Here are my thoughts on this section:

  • I don’t think it’s right to say people will need as much income in retirement as they needed during their working years. Our experience has been that most non- or semi-discretionary costs have gone down in retirement (car-related expenses, clothing, eating out, and the like). Our spending has gone up mostly because of our discretionary choices (like travel) which could easily be eliminated if we had to (as noted in my post How to Become Financially Independent in Five Years.)
  • But forget us, even for the average person, I think it’s more likely retirement spending will go down. The wild card is health care, of course. But that’s offset by no mortgage payments (which should be the case in retirement) as well as big reductions in work-related costs (local travel, clothing, eating out, etc.). I know some may disagree, but after a quick Google search I found this Marketwatch article which says: “According to the latest Bureau of Labor Statistics data, which is based on 2016 figures, “older households” — defined as those run by someone 65 and older — spend an average of $45,756 a year, or roughly $3,800 a month. That’s about $1,000 less than the monthly average spent by all U.S. households combined.” The difference would be even greater if you looked at 65+ households versus “below 65” households (instead of all households).
  • Notice that the workbook uses “may” a lot, since even SOFA acknowledges that no one knows what the future holds. But there wasn’t a lot of “may” in what was said (only what was printed). It was presented as almost a fact that tax rates would go up. I can see their reasoning and they may be right, but no one knows the future, so the hard sales job on future taxes being higher was a turn off.

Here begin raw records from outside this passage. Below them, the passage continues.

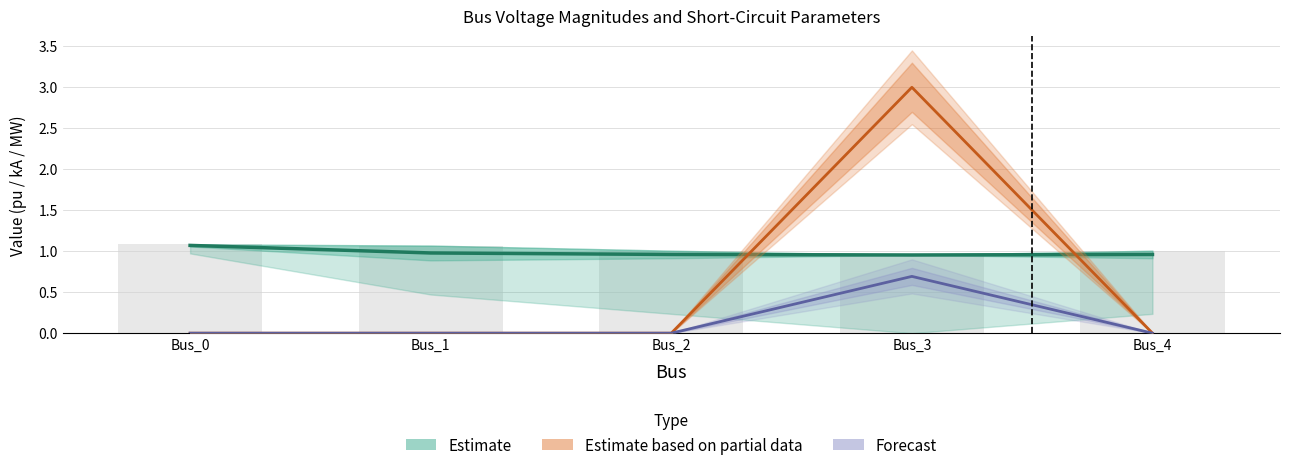

Does the chart contain stacked bars?

No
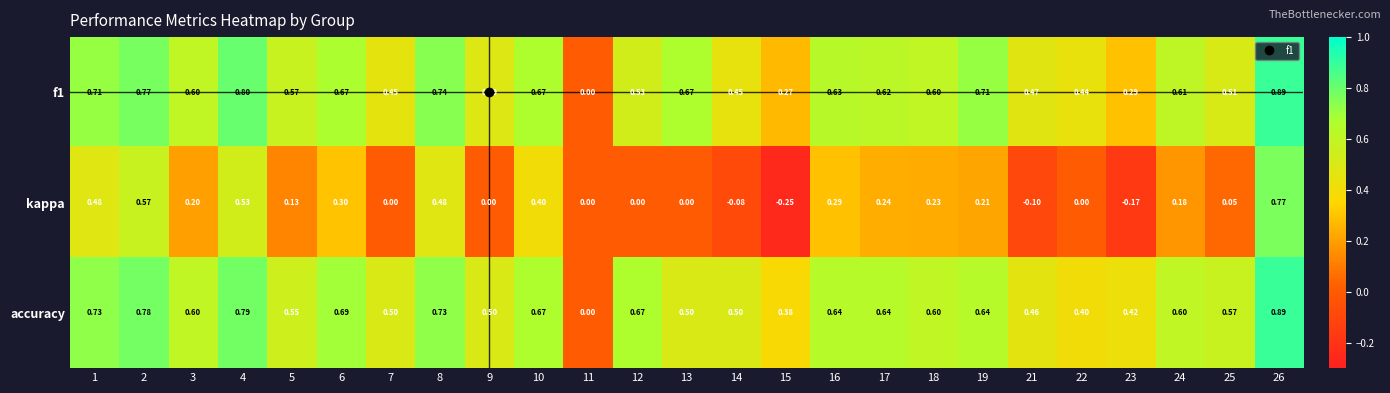

Which series has the largest total across all categories?

accuracy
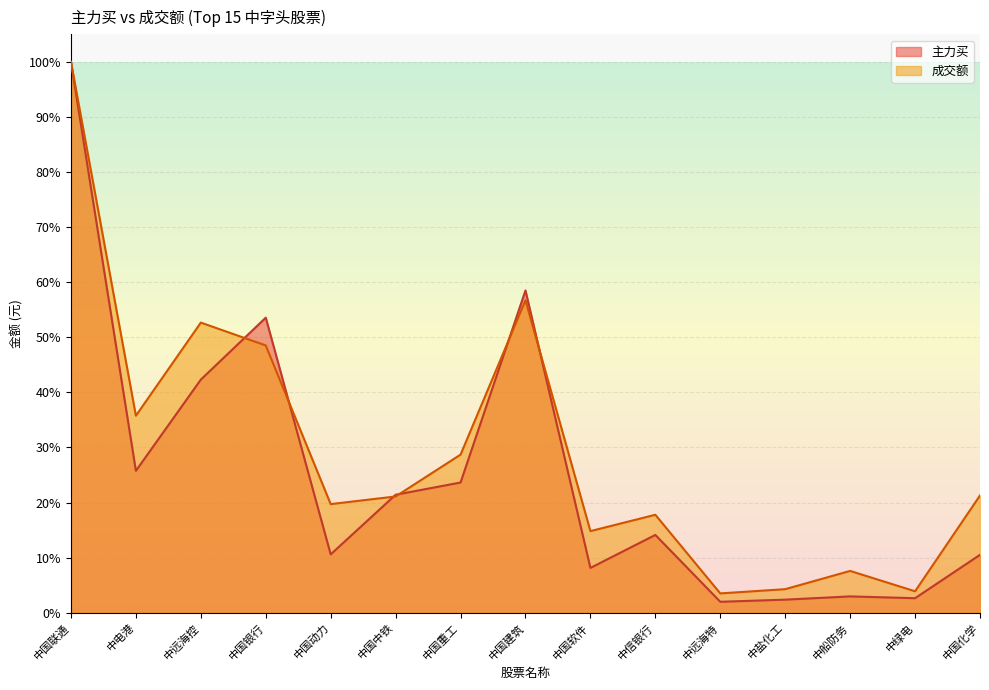

At how many categories does at least one series exceed 0?

15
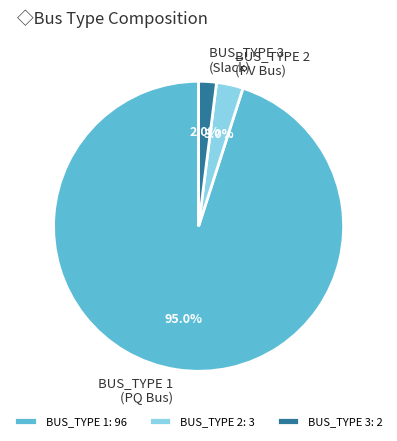

To the nearest percent, what is the difference between the BUS_TYPE 3 and BUS_TYPE 2 slice percentages?

1%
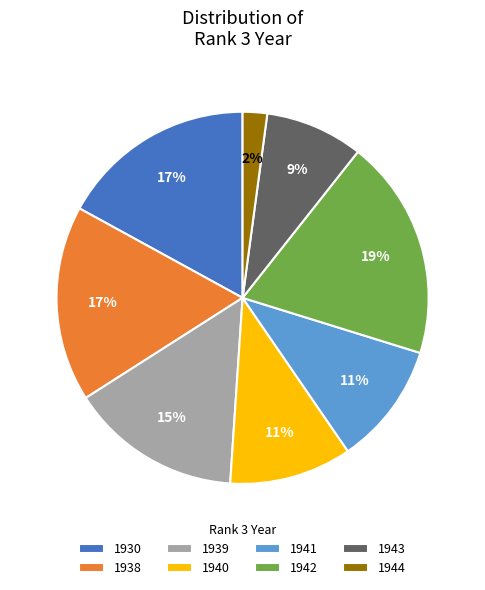

The 1939 slice represents 24% of the pie. True or false?

False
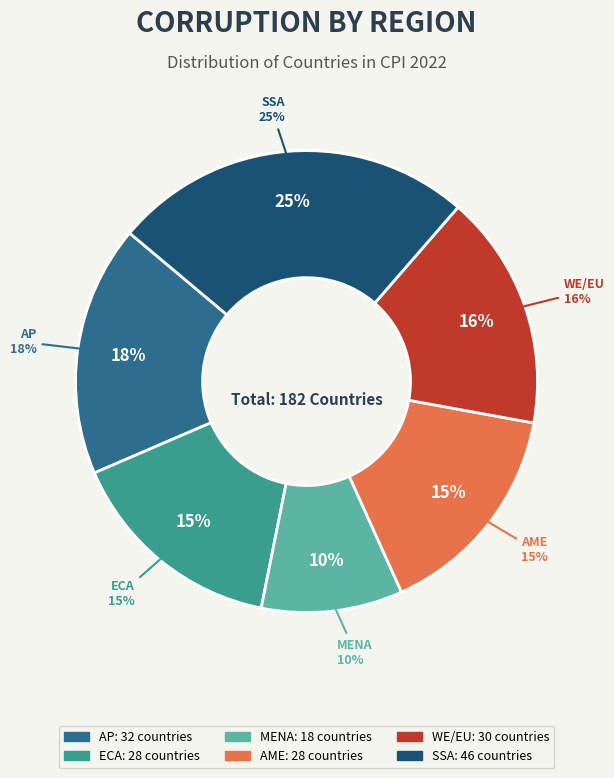

Which slice is the largest?

SSA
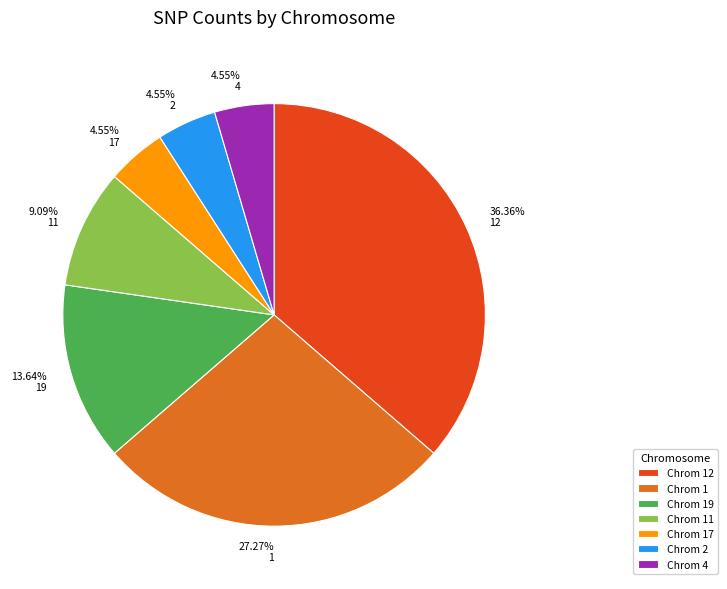

To the nearest percent, what portion does 1 represent?

27%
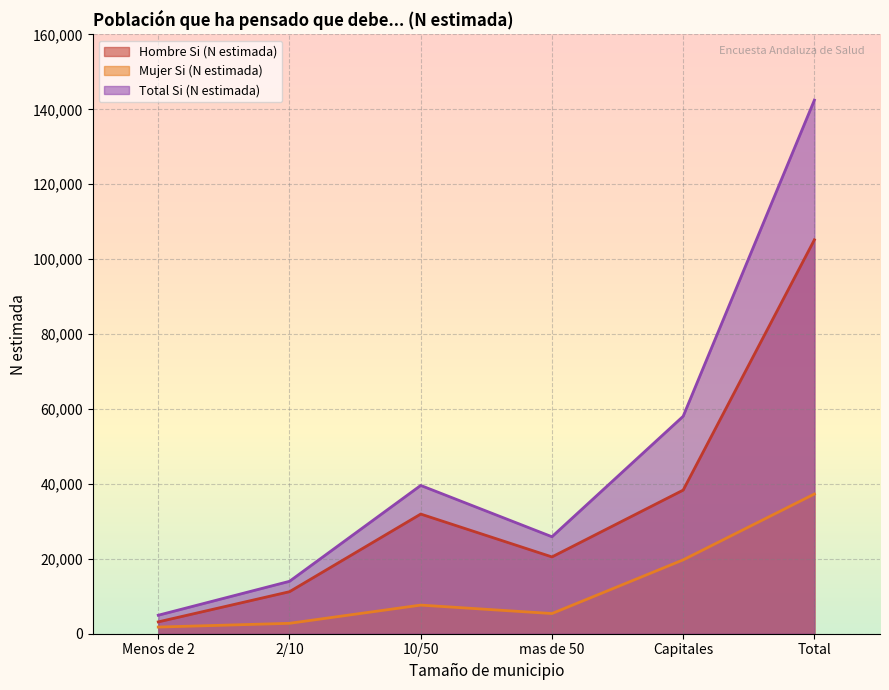

How many values in the Hombre Si (N estimada) series exceed 31947?

2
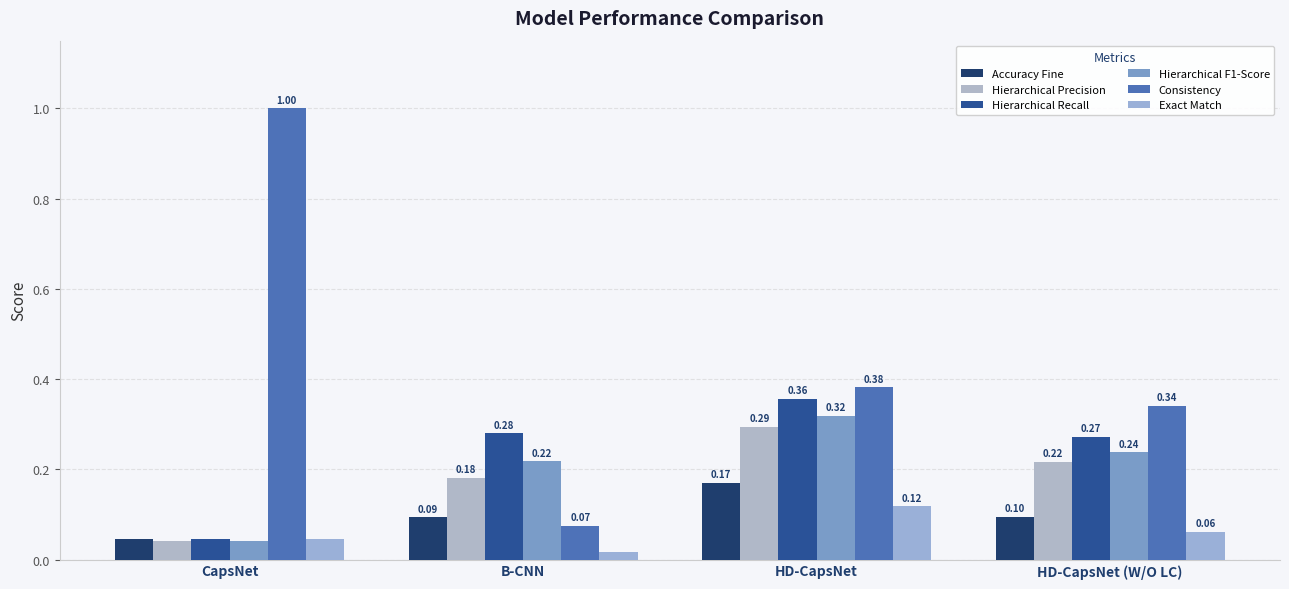

Where is Hierarchical Recall nearest to the value 0?

CapsNet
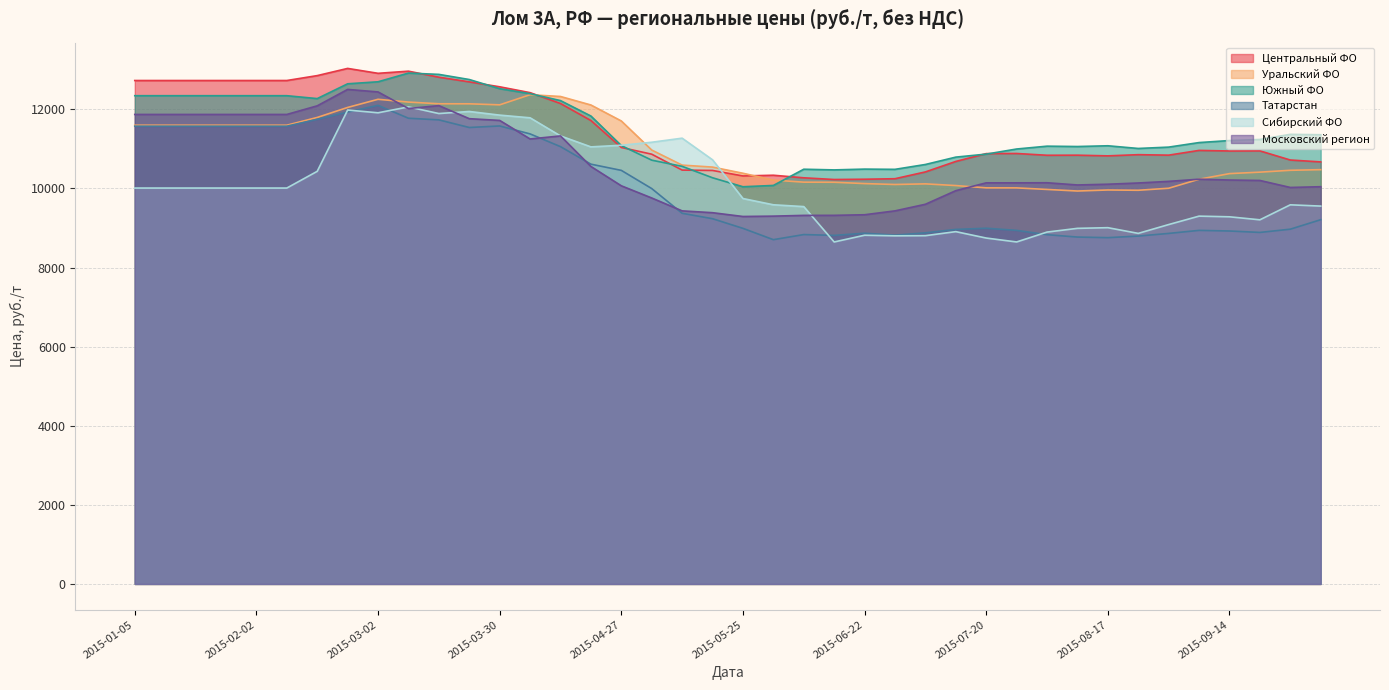

Count the number of data series in this chart.

6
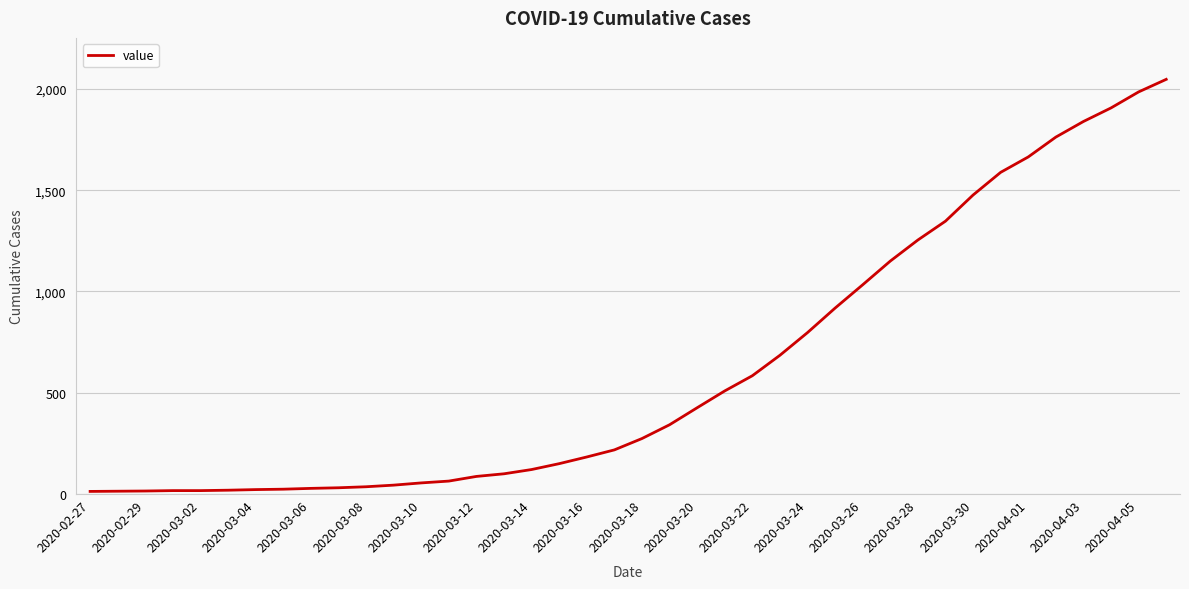

What is the difference between the maximum and minimum values?

2034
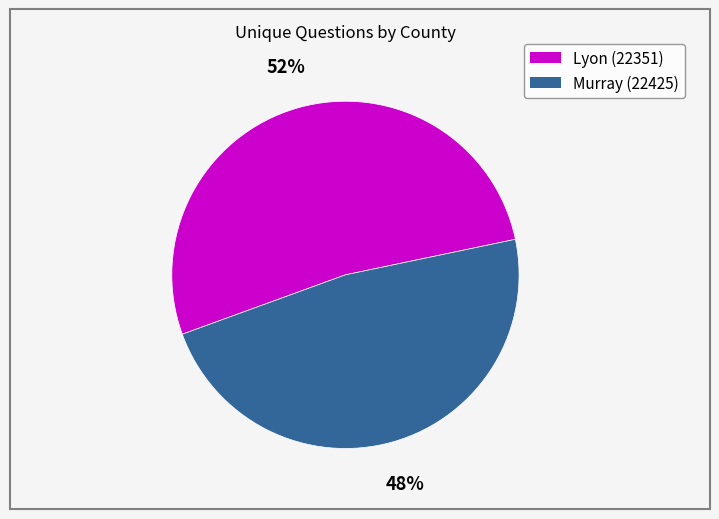

To the nearest percent, what is the average slice percentage?

50%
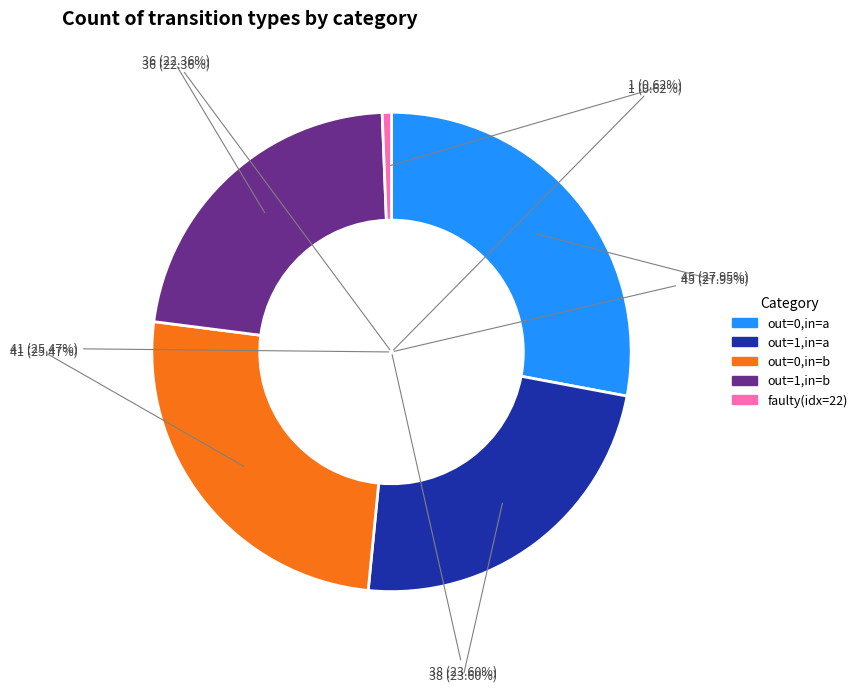

True or false: output_symbol=0, input=a accounts for 14% of the total.

False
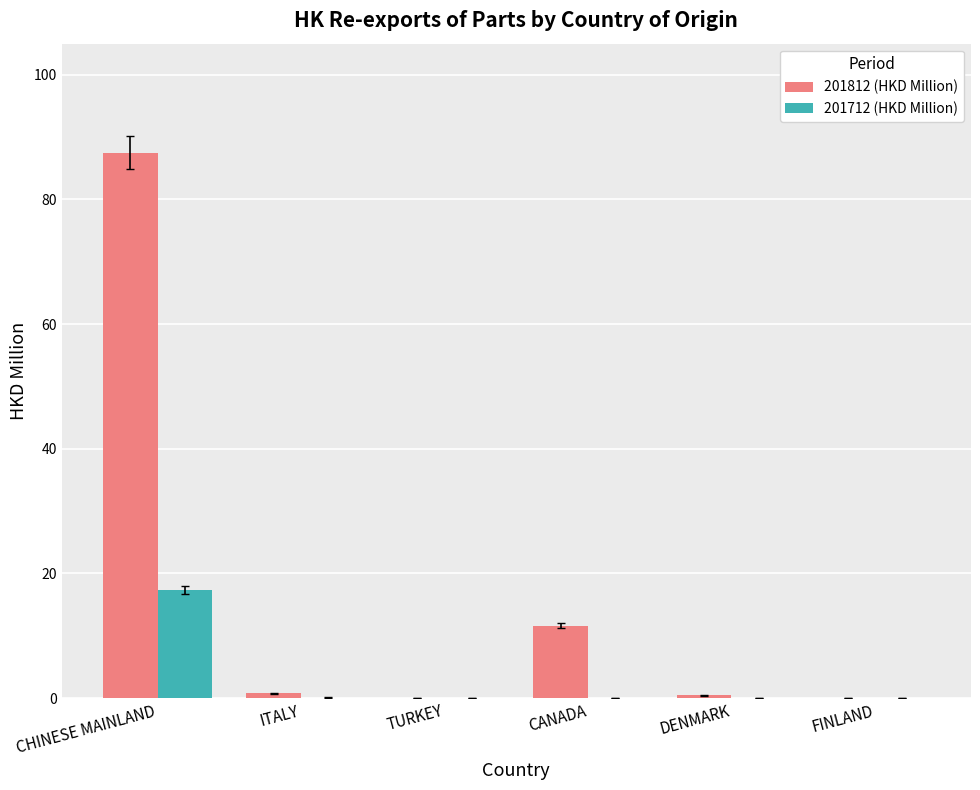

Which series has the largest total across all categories?

201812 (HKD Million)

FWIW this was the same line of thinking used by the third direct mail planner we went to. I’m wondering if this is the latest “thing” for planners to sell: taxes are going up, you don’t know how to minimize them, and I can help you. Seems like a good sales pitch — create a problem and then solve it.

That’s it for section 2 and the start of this workshop.

Any thoughts so far? Agree or disagree with what’s being said?